Concrete sleepers are produced in two basic shapes, Monoblock (that run transversely and support both rails) and Twin Block (one block under each rail with a steel tie-bar between). Monoblocks may be pre-tensioned or post-tensioned while Twin Blocks are reinforced. Pre-tensioned monoblocks are widely used on railways in the UK, having first been introduced as a replacement for the traditional wooden sleepers in the 1940s.
Pre-tensioned sleepers are manufactured using the long line method, with between 25 and 75 moulds in the line. Originally all pre-tensioned sleepers were made with wire but strand is now more commonly used.
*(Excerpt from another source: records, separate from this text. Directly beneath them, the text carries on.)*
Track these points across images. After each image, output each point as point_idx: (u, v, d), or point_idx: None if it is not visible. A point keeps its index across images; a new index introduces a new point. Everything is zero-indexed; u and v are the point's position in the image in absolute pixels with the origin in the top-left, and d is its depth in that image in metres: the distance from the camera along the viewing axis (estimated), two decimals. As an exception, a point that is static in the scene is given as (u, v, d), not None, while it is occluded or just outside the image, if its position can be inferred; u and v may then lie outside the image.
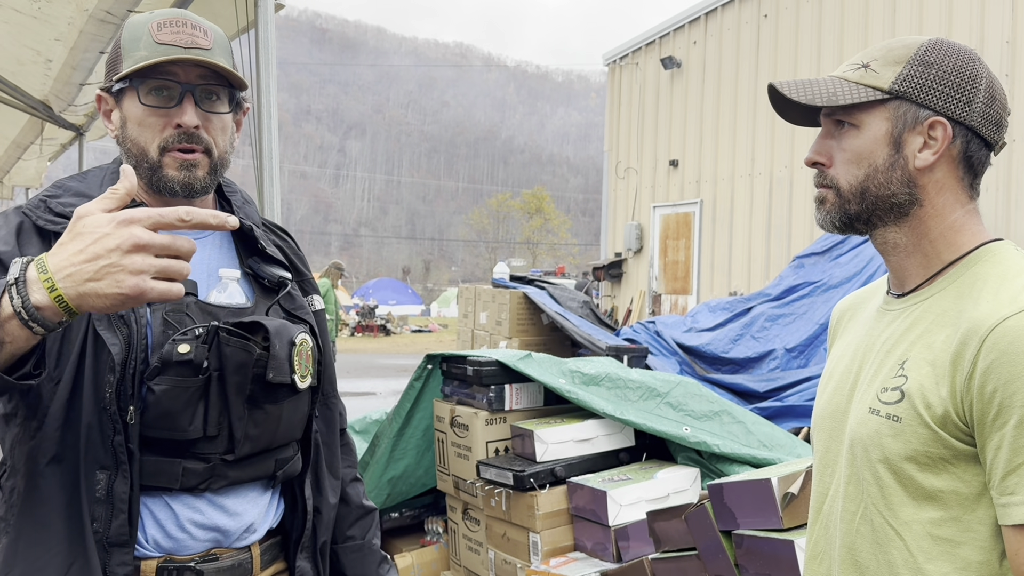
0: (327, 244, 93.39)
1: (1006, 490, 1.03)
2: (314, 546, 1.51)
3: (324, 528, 1.53)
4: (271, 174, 2.82)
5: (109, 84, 1.41)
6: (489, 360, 3.08)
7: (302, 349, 1.41)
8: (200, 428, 1.32)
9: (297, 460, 1.50)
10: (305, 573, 1.49)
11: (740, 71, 11.22)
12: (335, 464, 1.60)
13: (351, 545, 1.64)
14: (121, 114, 1.40)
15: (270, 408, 1.39)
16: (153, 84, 1.35)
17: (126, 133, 1.39)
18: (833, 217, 1.23)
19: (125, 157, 1.42)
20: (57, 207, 1.35)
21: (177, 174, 1.37)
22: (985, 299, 1.09)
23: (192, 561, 1.34)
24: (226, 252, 1.51)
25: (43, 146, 7.82)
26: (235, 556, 1.38)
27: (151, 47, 1.34)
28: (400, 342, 22.27)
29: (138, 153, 1.38)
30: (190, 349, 1.29)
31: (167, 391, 1.29)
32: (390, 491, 3.49)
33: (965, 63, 1.16)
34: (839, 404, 1.24)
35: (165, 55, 1.33)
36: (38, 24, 3.95)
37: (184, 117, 1.36)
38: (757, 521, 2.03)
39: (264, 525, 1.44)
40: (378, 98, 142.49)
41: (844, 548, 1.20)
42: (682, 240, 12.05)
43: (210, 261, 1.47)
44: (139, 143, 1.37)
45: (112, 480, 1.28)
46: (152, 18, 1.39)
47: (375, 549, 1.69)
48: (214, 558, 1.36)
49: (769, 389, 6.41)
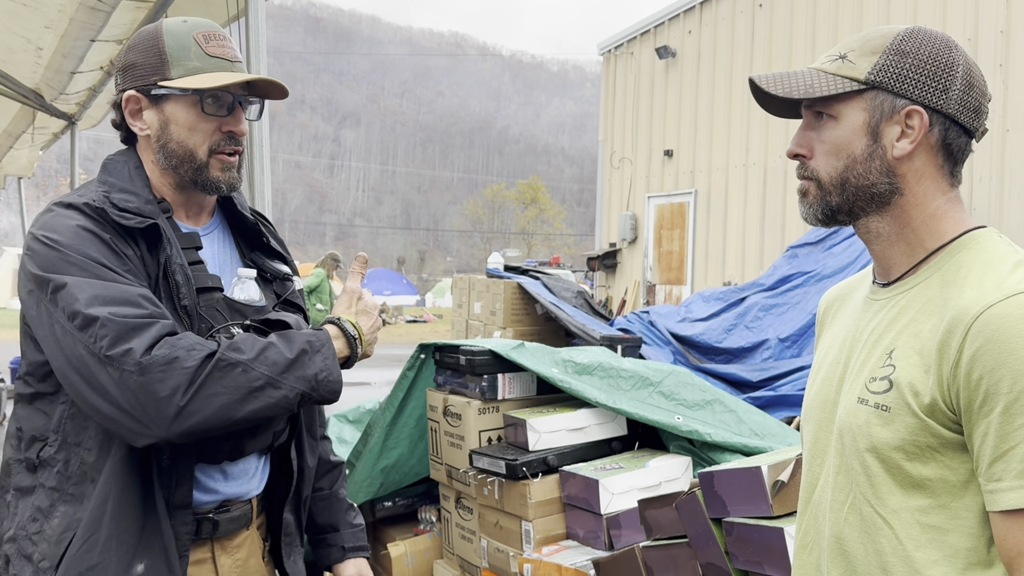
0: (322, 234, 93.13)
1: (993, 476, 1.03)
2: (298, 500, 1.73)
3: (306, 484, 1.74)
4: (262, 163, 2.81)
5: (148, 84, 1.51)
6: (482, 350, 3.08)
7: None
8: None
9: (286, 430, 1.70)
10: (288, 524, 1.71)
11: (735, 61, 11.20)
12: (314, 427, 1.79)
13: (320, 495, 1.86)
14: (161, 115, 1.52)
15: None
16: (212, 94, 1.51)
17: (169, 134, 1.52)
18: (816, 210, 1.23)
19: (162, 156, 1.54)
20: (121, 202, 1.48)
21: (221, 175, 1.55)
22: (970, 287, 1.09)
23: (209, 513, 1.57)
24: (230, 247, 1.66)
25: (35, 135, 7.79)
26: (241, 508, 1.62)
27: (203, 59, 1.51)
28: (395, 332, 22.27)
29: (183, 154, 1.53)
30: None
31: None
32: (383, 480, 3.50)
33: (941, 51, 1.16)
34: (828, 395, 1.25)
35: (219, 68, 1.51)
36: (28, 12, 3.93)
37: (239, 125, 1.55)
38: (747, 509, 2.04)
39: (261, 484, 1.67)
40: (373, 87, 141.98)
41: (833, 537, 1.20)
42: (676, 230, 12.05)
43: (219, 256, 1.63)
44: (187, 145, 1.52)
45: (178, 453, 1.46)
46: (193, 28, 1.54)
47: (342, 498, 1.90)
48: (226, 510, 1.59)
49: (762, 379, 6.44)
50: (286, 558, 1.70)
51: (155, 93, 1.51)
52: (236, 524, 1.61)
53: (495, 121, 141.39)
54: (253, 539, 1.68)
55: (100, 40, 4.33)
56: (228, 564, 1.61)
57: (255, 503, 1.67)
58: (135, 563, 1.42)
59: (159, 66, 1.51)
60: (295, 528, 1.74)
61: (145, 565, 1.42)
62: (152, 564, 1.43)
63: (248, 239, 1.69)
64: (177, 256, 1.49)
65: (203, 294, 1.52)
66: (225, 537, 1.61)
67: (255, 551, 1.68)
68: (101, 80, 5.52)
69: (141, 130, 1.55)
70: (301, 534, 1.76)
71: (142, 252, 1.47)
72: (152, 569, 1.43)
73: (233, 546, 1.63)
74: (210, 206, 1.66)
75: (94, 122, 7.41)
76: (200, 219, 1.63)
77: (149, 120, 1.53)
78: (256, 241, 1.69)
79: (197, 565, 1.57)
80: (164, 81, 1.50)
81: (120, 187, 1.51)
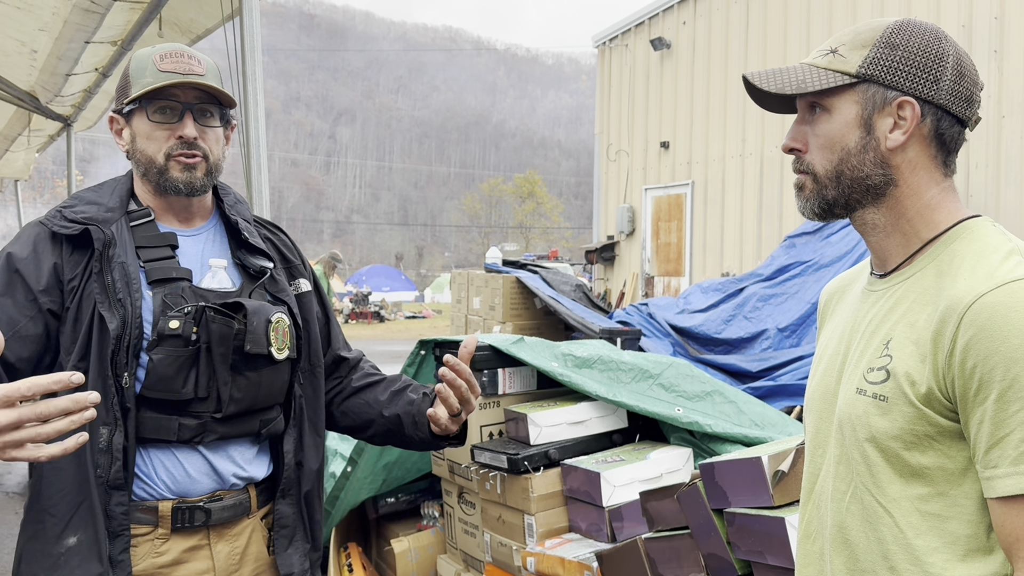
0: (319, 231, 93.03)
1: (989, 463, 1.04)
2: (298, 494, 1.77)
3: (307, 479, 1.78)
4: (259, 162, 2.81)
5: (120, 106, 1.70)
6: (482, 344, 3.08)
7: (278, 326, 1.69)
8: (192, 391, 1.61)
9: (280, 420, 1.76)
10: (285, 516, 1.75)
11: (730, 51, 11.20)
12: (319, 424, 1.83)
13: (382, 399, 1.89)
14: (131, 131, 1.71)
15: (251, 375, 1.66)
16: (159, 104, 1.66)
17: (136, 146, 1.70)
18: (812, 204, 1.24)
19: (135, 167, 1.72)
20: (70, 214, 1.64)
21: (180, 175, 1.68)
22: (963, 276, 1.10)
23: (201, 501, 1.64)
24: (219, 245, 1.79)
25: (31, 137, 7.78)
26: (236, 496, 1.68)
27: (155, 74, 1.65)
28: (394, 328, 22.27)
29: (146, 161, 1.68)
30: (179, 325, 1.59)
31: (163, 359, 1.58)
32: (386, 476, 3.51)
33: (931, 42, 1.17)
34: (828, 385, 1.26)
35: (168, 80, 1.64)
36: (22, 14, 3.92)
37: (185, 130, 1.66)
38: (748, 499, 2.05)
39: (257, 473, 1.72)
40: (368, 84, 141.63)
41: (835, 527, 1.21)
42: (674, 222, 12.06)
43: (204, 253, 1.75)
44: (147, 153, 1.68)
45: (112, 434, 1.56)
46: (155, 51, 1.69)
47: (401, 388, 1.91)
48: (219, 498, 1.66)
49: (762, 369, 6.44)
50: (280, 550, 1.74)
51: (125, 112, 1.70)
52: (231, 512, 1.67)
53: (491, 115, 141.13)
54: (256, 528, 1.73)
55: (94, 42, 4.32)
56: (225, 551, 1.67)
57: (254, 492, 1.72)
58: (66, 536, 1.54)
59: (125, 87, 1.70)
60: (294, 522, 1.76)
61: (77, 539, 1.54)
62: (84, 539, 1.54)
63: (238, 239, 1.81)
64: (123, 256, 1.63)
65: (169, 283, 1.65)
66: (222, 525, 1.66)
67: (258, 540, 1.73)
68: (96, 82, 5.52)
69: (121, 147, 1.74)
70: (306, 530, 1.79)
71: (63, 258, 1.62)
72: (83, 544, 1.54)
73: (232, 534, 1.68)
74: (203, 211, 1.80)
75: (89, 123, 7.40)
76: (191, 223, 1.78)
77: (125, 137, 1.73)
78: (243, 240, 1.80)
79: (192, 551, 1.64)
80: (125, 99, 1.69)
81: (88, 200, 1.69)
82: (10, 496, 5.93)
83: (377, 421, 1.89)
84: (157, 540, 1.61)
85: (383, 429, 1.89)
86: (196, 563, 1.64)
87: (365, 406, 1.91)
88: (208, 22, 4.47)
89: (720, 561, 2.10)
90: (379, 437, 1.92)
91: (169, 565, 1.62)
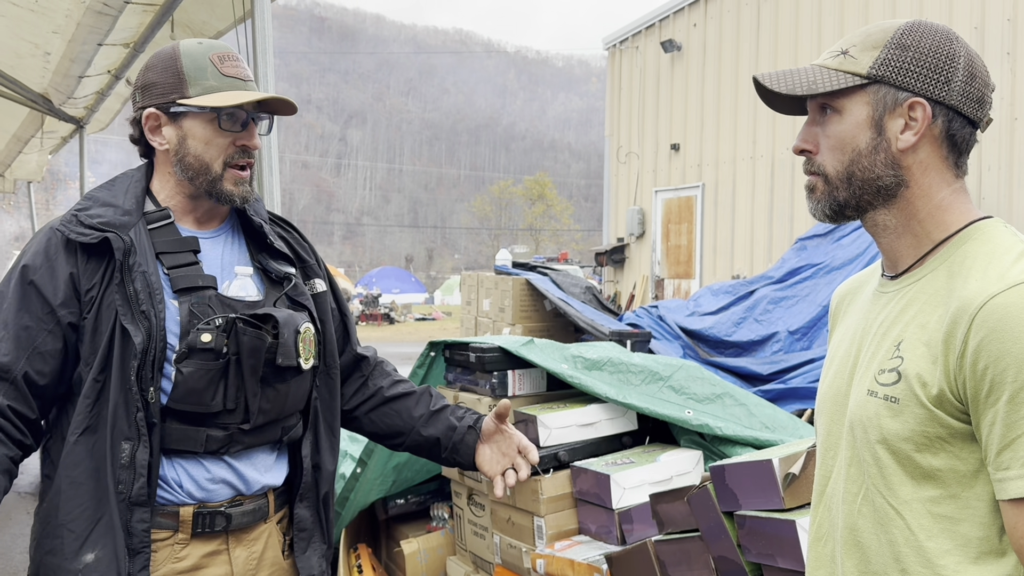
0: (330, 233, 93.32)
1: (1001, 465, 1.04)
2: (316, 497, 1.76)
3: (324, 481, 1.78)
4: (270, 165, 2.83)
5: (167, 102, 1.63)
6: (492, 346, 3.09)
7: (306, 336, 1.66)
8: (220, 403, 1.58)
9: (299, 426, 1.75)
10: (303, 519, 1.74)
11: (740, 53, 11.17)
12: (335, 425, 1.83)
13: (419, 417, 1.92)
14: (179, 131, 1.64)
15: (279, 386, 1.64)
16: (228, 111, 1.63)
17: (186, 149, 1.64)
18: (823, 206, 1.24)
19: (178, 168, 1.66)
20: (86, 219, 1.59)
21: (235, 188, 1.66)
22: (974, 277, 1.09)
23: (222, 507, 1.63)
24: (238, 248, 1.75)
25: (44, 139, 7.83)
26: (255, 502, 1.68)
27: (219, 78, 1.62)
28: (404, 330, 22.30)
29: (199, 166, 1.64)
30: (212, 338, 1.55)
31: (193, 372, 1.55)
32: (395, 478, 3.51)
33: (942, 43, 1.17)
34: (840, 387, 1.26)
35: (234, 87, 1.63)
36: (35, 17, 3.95)
37: (253, 140, 1.67)
38: (759, 502, 2.04)
39: (276, 479, 1.72)
40: (378, 86, 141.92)
41: (846, 529, 1.21)
42: (684, 224, 12.03)
43: (224, 257, 1.71)
44: (203, 159, 1.64)
45: (135, 449, 1.53)
46: (208, 49, 1.65)
47: (437, 408, 1.95)
48: (239, 504, 1.65)
49: (772, 372, 6.41)
50: (299, 553, 1.73)
51: (174, 111, 1.63)
52: (251, 517, 1.66)
53: (501, 118, 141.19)
54: (272, 533, 1.72)
55: (107, 44, 4.35)
56: (243, 556, 1.66)
57: (272, 497, 1.71)
58: (85, 552, 1.52)
59: (177, 85, 1.63)
60: (312, 524, 1.76)
61: (96, 555, 1.52)
62: (103, 555, 1.51)
63: (257, 242, 1.77)
64: (144, 264, 1.57)
65: (195, 292, 1.61)
66: (240, 530, 1.65)
67: (273, 544, 1.72)
68: (109, 84, 5.55)
69: (160, 145, 1.66)
70: (323, 531, 1.79)
71: (80, 267, 1.58)
72: (101, 561, 1.51)
73: (250, 539, 1.67)
74: (222, 212, 1.75)
75: (102, 125, 7.44)
76: (209, 224, 1.73)
77: (168, 136, 1.65)
78: (262, 243, 1.76)
79: (211, 556, 1.62)
80: (182, 99, 1.62)
81: (103, 202, 1.63)
82: (22, 496, 5.97)
83: (409, 435, 1.91)
84: (177, 545, 1.60)
85: (414, 443, 1.92)
86: (215, 568, 1.63)
87: (396, 417, 1.92)
88: (220, 24, 4.49)
89: (730, 564, 2.09)
90: (405, 448, 1.95)
91: (188, 571, 1.61)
Typically the concrete used has a final strength in the region of 70 N/mm2. The necessary fixings are cast into the sleepers for fixing the rails.
Post-tensioned sleepers are cast with a duct into which the post-tensioning tendon is inserted after demoulding. When the concrete has gained sufficient strength, the unit is stressed, the tendon anchored and the duct grouted. This form of construction is more expensive than using long line pre-tensioning, but is suitable for small volume production.
Twin block sleepers consist of two blocks of reinforced concrete to support the rail and containing the fastening system, held to the correct gauge by a steel cross bar. They are generally made with a dry low workability concrete.